Museums have a sense of authenticity and institutional mission that is rare in public life
But there is a new model brewing. One of the pioneers has been Grizedale Arts, based on a farm in Coniston, Cumbria. Under Director Adam Sutherland, it has conducted a wide-ranging enquiry on how art can be useful. Its Ruskinian ethos helps the public to make things and even to make money from their work. But Grizedale also collaborates with world-class artists on useful projects – its Liam Gillick- designed library in Coniston is a surreal, but also oddly appropriate thing to find in a small town in Cumbria. At a small scale Grizedale has become a rich, multifaceted institution and an impressive profile in terms of curatorial practice.

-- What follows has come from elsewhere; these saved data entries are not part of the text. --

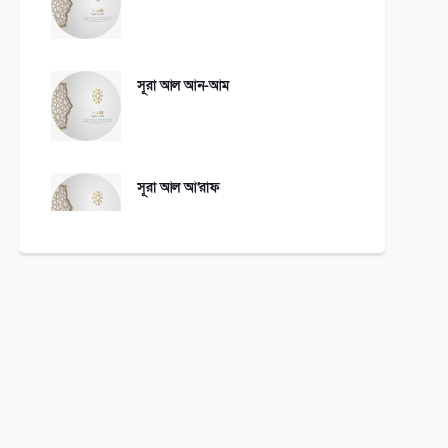
সূরা আল আন-আম
সূরা আল আ’রাফ
সূরা আল-আনফাল
সূরা আত তাওবাহ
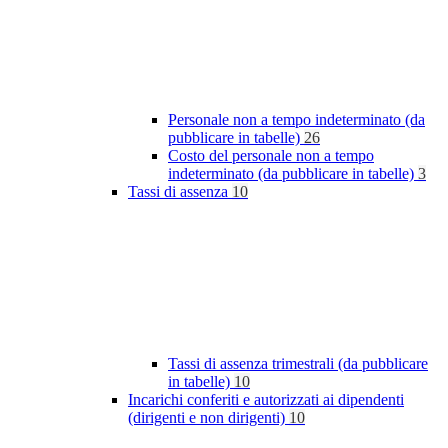
Personale non a tempo indeterminato (da
pubblicare in tabelle)
26
Costo del personale non a tempo
indeterminato (da pubblicare in tabelle)
3
Tassi di assenza
10
Tassi di assenza trimestrali (da pubblicare
in tabelle)
10
Incarichi conferiti e autorizzati ai dipendenti
(dirigenti e non dirigenti)
10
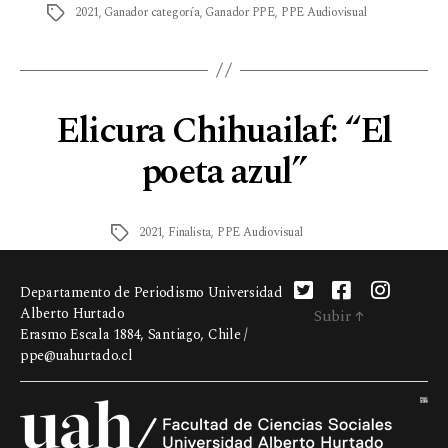
2021
,
Ganador categoría
,
Ganador PPE
,
PPE Audiovisual
Elicura Chihuailaf: “El
poeta azul”
2021
,
Finalista
,
PPE Audiovisual
Departamento de Periodismo Universidad
Alberto Hurtado
Subir
↑
Erasmo Escala 1884, Santiago, Chile /
ppe@uahurtado.cl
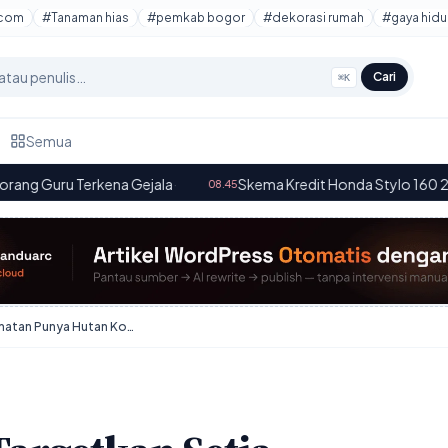
tcom
#Tanaman hias
#pemkab bogor
#dekorasi rumah
#gaya hidu
Cari
⌘K
Semua
a Gejala
·
Skema Kredit Honda Stylo 160 2026: Cicilan Mula
08.45
Pemkab Bogor Targetkan Setia Kecamatan Punya Hutan Kota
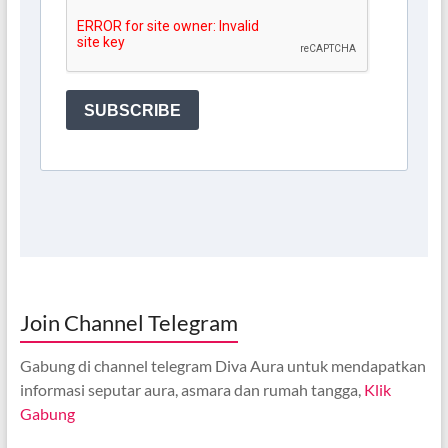
Join Channel Telegram
Gabung di channel telegram Diva Aura untuk mendapatkan
informasi seputar aura, asmara dan rumah tangga,
Klik
Gabung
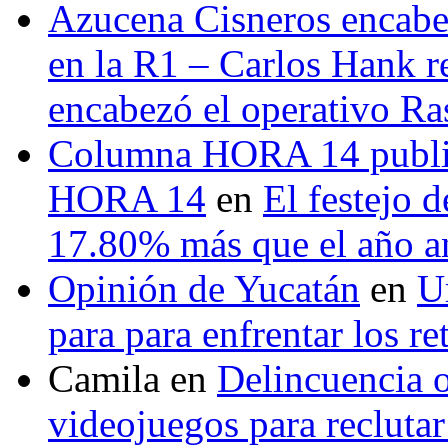
Azucena Cisneros encabez
en la R1 – Carlos Hank r
encabezó el operativo Ras
Columna HORA 14 public
HORA 14
en
El festejo 
17.80% más que el año 
Opinión de Yucatán
en
U
para para enfrentar los re
Camila
en
Delincuencia o
videojuegos para recluta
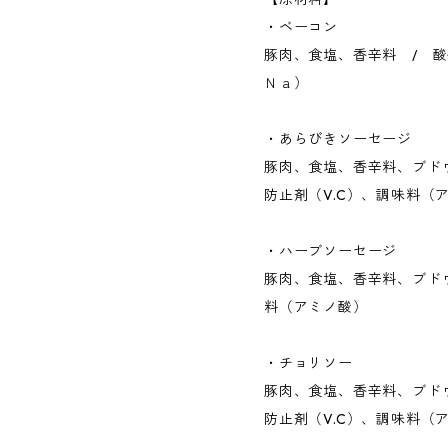
・ベーコン
豚肉、食塩、香辛料 / 酸
Ｎａ）
・あらびきソーセージ
豚肉、食塩、香辛料、ブドウ
防止剤（V.C）、調味料（
・ハーブソーセージ
豚肉、食塩、香辛料、ブドウ
料（アミノ酸）
・チョリソー
豚肉、食塩、香辛料、ブドウ
防止剤（V.C）、調味料（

Sutherland asks what can art and craft do for the public at a granular, local level, and he takes the answer seriously. Grizedale alumnus Alistair Hudson has just taken over Middlesbrough Institute of Modern Art and is set to bring the same sensibility to one of those Lottery-funded buildings that has been struggling for a mission. I await the results with excitement.
At the V&A we are beginning the process of designing a new museum for the Queen Elizabeth Olympic Park in Stratford, London, as part of a new cultural quarter. We want that new building to reframe for the digital age the Victorian civic ethos of Albertopolis, the cultural area around London’s Exhibition Road that is home to the V&A. When a museum with the V&A’s resources arrives in a borough such as Newham, it has the potential to make a generational shift in aspiration, education and culture in a place that is ready for it.
If we consider the question at the level of individual communities that long for impartial, reliable, civic institutions that aspire to provoke profound artistic, philosophical and political reflections in their audiences, then museums are as essential as bus stops, job centres or town halls to the communities they serve.
Kieran Long is Keeper of the Design, Architecture and Digital Department of the V&A, and was formerly Editor of the Architects’ Journal.